Es geht Schlag auf Schlag: Im März entschied das Kantonsparlament von Appenzell Ausserrhoden, dass Französisch erst in der Oberstufe unterrichtet werden soll. Anfang September folgte Zürich und Mitte September St. Gallen. Am 19. September hat nun der Bundesrat eingegriffen. Er hat das Departement des Innern beauftragt, eine Vorlage zu erarbeiten, die den Unterricht in einer zweiten Landessprache auf Primarschulstufe vorschreibt. In einer Mitteilung schreibt der Bundesrat, die kantonalen Entscheide gefährdeten die harmonisierte Schulbildung und den nationalen Zusammenhalt.
Streit um Sprachunterricht
Bundesrat will zweite Landessprache auf Primarstufe vorschreiben
Nachdem mehrere Kantone planen, die zweite Landessprache in die Oberstufe zu schieben, greift der Bundesrat ein.
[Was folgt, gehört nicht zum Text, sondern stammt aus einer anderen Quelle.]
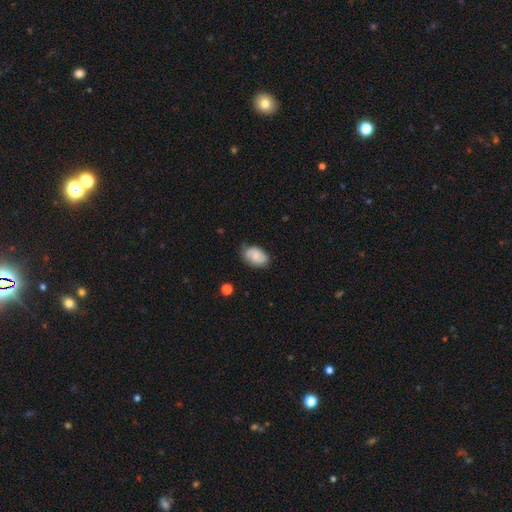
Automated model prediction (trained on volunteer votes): Q: Smooth or featured?
A: smooth (63%); runner-up: featured or disk (29%)
Q: How rounded?
A: in between (87%); runner-up: round (12%)
Q: Merging?
A: none (70%); runner-up: minor disturbance (24%)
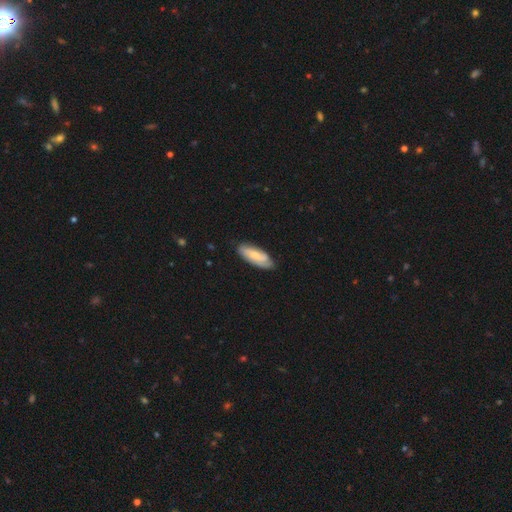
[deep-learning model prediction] Smooth or featured? Predicted: smooth (p=0.59). How rounded? Predicted: in between (p=0.70). Merging? Predicted: none (p=0.71).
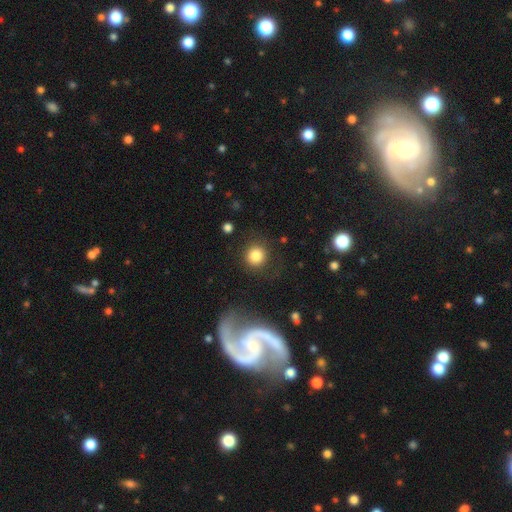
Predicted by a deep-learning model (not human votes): This appears to be a smooth galaxy with no disk features (84%) that is round (90%). Merging: none (81%).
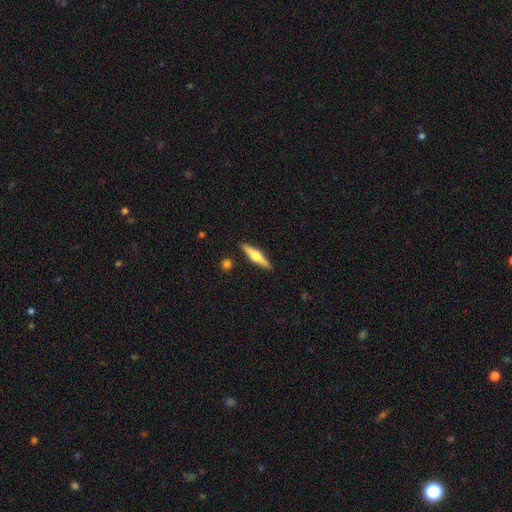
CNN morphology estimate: featured or disk 62%, smooth 32%, star or artifact 6%. Down the decision tree: edge-on disk — yes (97%); edge-on bulge — rounded (93%); merging — none (89%).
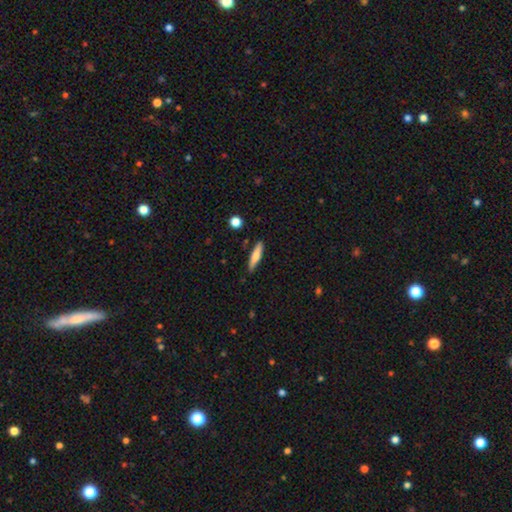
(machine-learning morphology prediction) This appears to be a smooth galaxy with no disk features (65%) that is cigar-shaped (82%). Merging: none (84%).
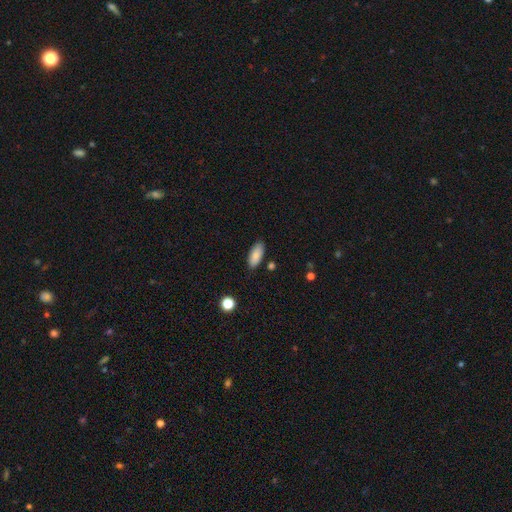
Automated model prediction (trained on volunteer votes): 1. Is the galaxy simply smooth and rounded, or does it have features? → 87% smooth, 7% star or artifact, 6% featured or disk.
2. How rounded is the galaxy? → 84% in between, 14% cigar-shaped, 2% round.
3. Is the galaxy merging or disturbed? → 85% none, 11% minor disturbance, 2% merger, 2% major disturbance.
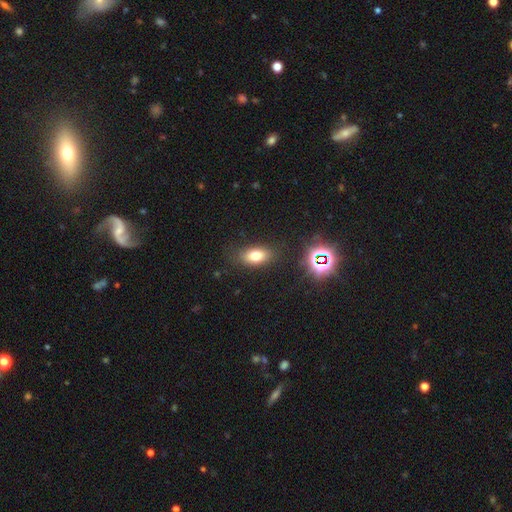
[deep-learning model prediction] Overall: smooth (73%). How rounded: in between (86%). Merging: none (83%).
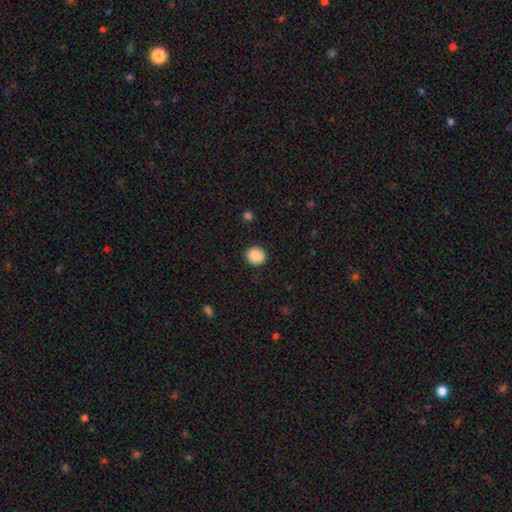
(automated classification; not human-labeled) A smooth galaxy with no disk features (86%) that is round (86%). Merging: none (89%).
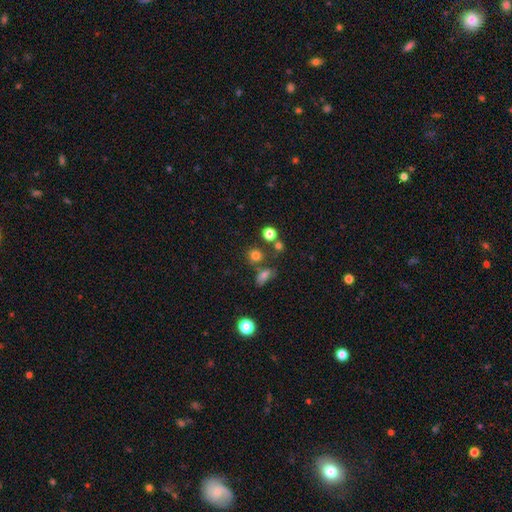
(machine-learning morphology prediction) type=smooth (75%); roundness=round (84%); merging=none (69%).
Der Artikel zur Auseinandersetzung um den Französischunterricht erschien am 18. September in einer ersten Fassung. Er wurde nach dem Entscheid des Bundesrats und dessen Medienmitteilung vom 19. September überarbeitet.
Innenministerin Elisabeth Baume-Schneider (SP) nahm das Eingreifen des Bundesrats bereits Anfang September vorweg. Den Verzicht auf das Frühfranzösisch bezeichnete sie damals als Affront und forderte den Bundesrat dazu auf zu handeln.
«Ein Spiel mit dem Feuer»
Besonders der Entscheid aus Zürich, dem bevölkerungsreichsten Kanton, sorgte für nationale Schlagzeilen. Viele attestierten ihm Signalwirkung. Die Zürcher Regierung hält den Vorstoss aus dem Kantonsparlament für ein «Spiel mit dem Feuer», wie Bildungsdirektorin Silvia Steiner (Mitte) sagte. Der Kanton muss für dessen Umsetzung nämlich aus dem Harmos-Konkordat austreten. Darin wird die Harmonisierung der Schweizer Volksschule geregelt. Bevor es soweit ist, werden aber noch einige Jahre vergehen. Vorerst hat der Regierungsrat nun zwei Jahre Zeit, um eine entsprechende Vorlage zu erarbeiten.

Frage der Perspektive
Aus Sicht des Zürcher Lehrerinnen- und Lehrerverbands ist die Abschaffung des Frühfranzösisch willkommen, wie dessen Präsidentin, Lena Fleisch, gegenüber Radio SRF sagte. So seien viele Kinder von zwei Fremdsprachen in der Primarschule überfordert.
Anders sieht dies Dagmar Rösler, Präsidentin des Dachverbands Lehrerinnen und Lehrer Schweiz. Sie könne zwar nachvollziehen, dass der Verzicht auf Frühfranzösisch aus Sicht des kantonalen Lehrpersonenverbands eine Entlastung darstelle. «Ich habe aber eher den nationalen Blick und sehe, wie wichtig es ist, dass wir mit unseren Nachbarn in der Romandie eine gemeinsame Sprache sprechen.»
Klassenaustausch und Sport
Auch die Konferenz der kantonalen Erziehungsdirektorinnen und -direktoren wird sich mit dem Thema befassen. Der Nidwaldner Bildungsdirektor Res Schmid (SVP) hat einen Antrag eingereicht, wonach zwar nur noch eine Fremdsprache an der Primarschule unterrichtet werden soll, flächendeckend ab der fünften Primarschulklasse müsse dies aber eine zweite Landessprache sein. Englisch käme dann in der Oberstufe dazu.
«Die Volksschule für den nationalen Zusammenhalt verantwortlich zu machen, ist zu kurz gedacht.»
Der Neuenburger Nationalrat Damien Cottier (FDP) reicht zudem im Nationalrat einen Vorstoss ein. Dieser sieht vor, den Unterricht einer zweiten Landessprache in der Primarschule gesetzlich zu verankern. Cottier betonte gegenüber Medien, dass das Zürcher Modell gefährlich für die ganze Schweiz sei. Das Erlernen einer Landessprache sei eine Frage das nationalen Zusammenhalts.
Als eine Absage an die Romandie und den nationalen Zusammenhalt will die St. Galler Bildungsdirektorin Bettina Surber (SP) den Entscheid des dortigen Kantonsparlaments nicht sehen. Sie sehe auch andere Möglichkeiten zur Förderung einer zweiten Landessprache, etwa mit vermehrten Klassenaustauschen über den Röstigraben hinweg, mehr Französisch an Berufsschulen oder eine landesweite Vernetzung von Sportvereinen. Denn: «Die Volksschule für den nationalen Zusammenhalt verantwortlich zu machen, ist zu kurz gedacht.»